**PAGE**

** START **

Do you know if elm-mdc could be used with elm-ui? Maybe to layout the widgets in some way in the page.

I don’t know how well that works, parts of it will, but Material Components has its own LayoutGrid, which you probably want to use in preference. So yes, you can use them together, but probably it’ll be elm-ui wrapped in elm-mdc components.

Maybe Orasund/elm-ui-widgets fits your purpose. Its a collection of ui widgets with a material design theme. Currently, it still lacks a lot of widgets you might expect from material design. I intend to add more as time goes on. But as a plus side it is meant to be used with elm-ui

Okay, I will give a try with elm-mdc. Actually it has a grid layout which could fit my needs.

As somebody who built and launched a production elm app using elm-mdc, I’m at the moment ripping it out to go with my own UI solution based on web components/custom elements not unlike material-components-web-elm and I would 100% switch to the new web components based system that aforemny is building. There is a reason he’s doing that.

Each component from elm-mdc is constructed using it’s own internal TEA with messages and state and it becomes a massive burden to to have to support them. In my opinion it will make your views unnecessarily complex.

** END **

(Extracted data entries)
** START **

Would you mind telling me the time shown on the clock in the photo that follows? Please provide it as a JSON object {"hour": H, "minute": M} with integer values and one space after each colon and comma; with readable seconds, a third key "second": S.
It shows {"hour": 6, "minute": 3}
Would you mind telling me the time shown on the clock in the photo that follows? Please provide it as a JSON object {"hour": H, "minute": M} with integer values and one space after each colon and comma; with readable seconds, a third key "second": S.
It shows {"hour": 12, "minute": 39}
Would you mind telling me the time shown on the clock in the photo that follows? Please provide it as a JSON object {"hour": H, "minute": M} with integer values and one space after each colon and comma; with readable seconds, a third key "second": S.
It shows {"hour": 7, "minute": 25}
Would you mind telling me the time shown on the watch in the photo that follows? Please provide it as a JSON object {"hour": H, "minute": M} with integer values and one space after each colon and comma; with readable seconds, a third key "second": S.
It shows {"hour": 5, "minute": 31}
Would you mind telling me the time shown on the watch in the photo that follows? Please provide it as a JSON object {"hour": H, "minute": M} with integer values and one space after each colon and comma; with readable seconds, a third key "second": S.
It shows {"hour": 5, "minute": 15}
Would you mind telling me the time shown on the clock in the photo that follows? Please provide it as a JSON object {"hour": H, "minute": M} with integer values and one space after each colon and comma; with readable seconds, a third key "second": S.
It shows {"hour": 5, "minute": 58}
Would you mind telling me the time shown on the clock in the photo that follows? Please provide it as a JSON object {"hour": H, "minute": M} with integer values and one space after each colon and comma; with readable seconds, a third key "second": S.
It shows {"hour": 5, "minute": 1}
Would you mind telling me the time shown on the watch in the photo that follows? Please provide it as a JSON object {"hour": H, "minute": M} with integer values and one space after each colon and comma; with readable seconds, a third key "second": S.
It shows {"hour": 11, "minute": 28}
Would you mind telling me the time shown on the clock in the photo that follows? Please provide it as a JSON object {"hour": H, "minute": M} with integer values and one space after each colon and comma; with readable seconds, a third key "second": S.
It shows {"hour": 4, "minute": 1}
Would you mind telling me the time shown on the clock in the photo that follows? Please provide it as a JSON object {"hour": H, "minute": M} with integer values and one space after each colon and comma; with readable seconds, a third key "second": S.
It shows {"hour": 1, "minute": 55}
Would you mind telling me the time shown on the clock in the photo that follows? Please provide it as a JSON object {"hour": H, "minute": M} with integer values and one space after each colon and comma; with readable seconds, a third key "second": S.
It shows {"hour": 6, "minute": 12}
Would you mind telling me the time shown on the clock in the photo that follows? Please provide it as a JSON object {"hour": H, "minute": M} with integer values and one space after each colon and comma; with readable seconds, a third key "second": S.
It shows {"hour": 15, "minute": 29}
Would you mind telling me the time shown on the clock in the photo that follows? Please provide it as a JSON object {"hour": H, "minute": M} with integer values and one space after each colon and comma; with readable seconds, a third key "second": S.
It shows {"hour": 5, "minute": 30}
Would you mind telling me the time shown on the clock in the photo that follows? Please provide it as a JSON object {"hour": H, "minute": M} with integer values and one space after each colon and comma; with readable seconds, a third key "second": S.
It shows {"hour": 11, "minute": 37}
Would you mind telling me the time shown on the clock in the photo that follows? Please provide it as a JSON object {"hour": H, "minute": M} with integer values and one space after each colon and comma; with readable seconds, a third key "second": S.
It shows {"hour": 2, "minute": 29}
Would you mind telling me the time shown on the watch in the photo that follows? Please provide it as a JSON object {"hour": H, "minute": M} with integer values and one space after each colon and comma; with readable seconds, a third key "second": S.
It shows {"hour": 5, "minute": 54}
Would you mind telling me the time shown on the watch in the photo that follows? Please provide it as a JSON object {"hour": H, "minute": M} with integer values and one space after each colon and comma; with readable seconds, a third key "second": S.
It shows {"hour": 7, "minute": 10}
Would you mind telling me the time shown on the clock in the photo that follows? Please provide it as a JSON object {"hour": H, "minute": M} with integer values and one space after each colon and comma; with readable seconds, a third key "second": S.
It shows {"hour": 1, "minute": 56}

** END **

**DIRECTIVE 1**
Please return the part of the elm-mdc discussion that opens with the words containing "Okay, I will" and closes with "views unnecessarily complex.".
**DIRECTIVE 2**
Answer these questions from the elm-mdc discussion:
(a) What layout component does Material Components provide on its own?
(b) What kind of theme does Orasund/elm-ui-widgets come with?
(c) What does each elm-mdc component use internally?
**DIRECTIVE 3**
Continue the elm-mdc discussion after its final sentence.

**EXPECTED OUTPUT 1**
Okay, I will give a try with elm-mdc. Actually it has a grid layout which could fit my needs.

As somebody who built and launched a production elm app using elm-mdc, I’m at the moment ripping it out to go with my own UI solution based on web components/custom elements not unlike material-components-web-elm and I would 100% switch to the new web components based system that aforemny is building. There is a reason he’s doing that.

Each component from elm-mdc is constructed using it’s own internal TEA with messages and state and it becomes a massive burden to to have to support them. In my opinion it will make your views unnecessarily complex.

**EXPECTED OUTPUT 2**
(a) Its own LayoutGrid.
(b) A material design theme.
(c) Its own internal TEA, with messages and state.

**EXPECTED OUTPUT 3**
I’m all on board the web component/custom element train for UI widgets as another commentator pointed out you are leaving the “safe” world of elm by using javascript in the widgets. This is a tradeoff I think is fine, I need Elm’s safety for the internal state of my app, when it comes to UI widgets I’m less concerned because they aren’t doing anything complicated, it’s basically just some wrapped html inputs most of the time.

At some point I independently reached the conclusion that I would leave elm-mdc for a web component based solution and I started building my own web components based on google’s web components for material design. Then I discovered that aforemny was already doing it and I checked it’s implementation and he’s doing it the right way if that means anything.

Eventually though I decided to get away from a platform UI and so I’m building my own custom elements (again use webcomponents) and I’m very happy to simplify all my views by removing elm-mdc (which also I’m grateful to aforemny for building it helped me get a version 1 out the door).

Those are good points. It makes more difficult to make a choice now :slight_smile:
Before searching for an elm UI ready solution, I have thought to build my own Web Components but reading around I had the impression that using Web Components was not the best way with Elm.
Now I can reconsider them, instead.
I have to say that my project is quite simple in the UI interactions but each page can contain
not a very small number of components.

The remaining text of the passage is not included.